### 求められること
乾燥制限判定部についての文章から、「一方、湿潤判定部351は、測」を含む語句で始まり「膜の乾燥制御は制限されない。」で終わる部分を、一字も変えずに引用しなさい。

### 原文

乾燥制限判定部350は、補機制限フラグがONに設定されているときに電解質膜の乾燥制御が実行されるか否かを判定する。乾燥制限判定部350は、湿潤判定部351と乾燥制限フラグ設定部352とを含む。
湿潤判定部351は、測定HFRが目標値(以下、「目標HFR」という。)よりも小さい場合には、電解質膜が湿りすぎているため、制御判定フラグを「1」に、すなわち乾燥制御に設定する。目標HFRは、例えば、測定HFRを基準値(固定値)から減算した値に基づいて算出される。
一方、湿潤判定部351は、測定HFRが目標HFR以上である場合には、電解質膜が乾きすぎているため、制御判定フラグを「0」に、すなわち加湿制御に設定する。
乾燥制限フラグ設定部352は、制御判定フラグの設定状態と補機制限フラグの設定状態とに基づいて、図5に示した乾燥制限フラグを設定する。
乾燥制限フラグ設定部352は、本実施形態ではAND回路により構成され、制御判定フラグ及び補機制限フラグの少なくとも一方が「0」である場合には、乾燥制限フラグは「0」、すなわちOFFに設定される。この場合には、電解質膜の乾燥制御は制限されない。

### データの項目

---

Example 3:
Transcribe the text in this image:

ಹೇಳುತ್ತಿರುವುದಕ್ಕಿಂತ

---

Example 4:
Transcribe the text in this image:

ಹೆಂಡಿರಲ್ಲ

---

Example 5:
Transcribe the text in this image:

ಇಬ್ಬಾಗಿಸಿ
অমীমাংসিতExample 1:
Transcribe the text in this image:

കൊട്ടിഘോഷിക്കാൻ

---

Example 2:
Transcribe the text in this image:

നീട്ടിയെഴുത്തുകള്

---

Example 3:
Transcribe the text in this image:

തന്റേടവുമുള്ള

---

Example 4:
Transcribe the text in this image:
* * *
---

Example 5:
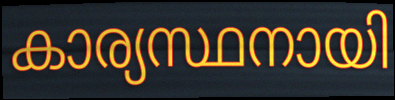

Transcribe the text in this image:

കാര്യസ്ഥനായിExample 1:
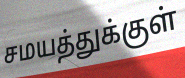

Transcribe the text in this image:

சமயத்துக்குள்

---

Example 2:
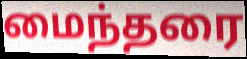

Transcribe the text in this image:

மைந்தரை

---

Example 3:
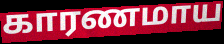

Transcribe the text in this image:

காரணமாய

### 本課題の解答
一方、湿潤判定部351は、測定HFRが目標HFR以上である場合には、電解質膜が乾きすぎているため、制御判定フラグを「0」に、すなわち加湿制御に設定する。
乾燥制限フラグ設定部352は、制御判定フラグの設定状態と補機制限フラグの設定状態とに基づいて、図5に示した乾燥制限フラグを設定する。
乾燥制限フラグ設定部352は、本実施形態ではAND回路により構成され、制御判定フラグ及び補機制限フラグの少なくとも一方が「0」である場合には、乾燥制限フラグは「0」、すなわちOFFに設定される。この場合には、電解質膜の乾燥制御は制限されない。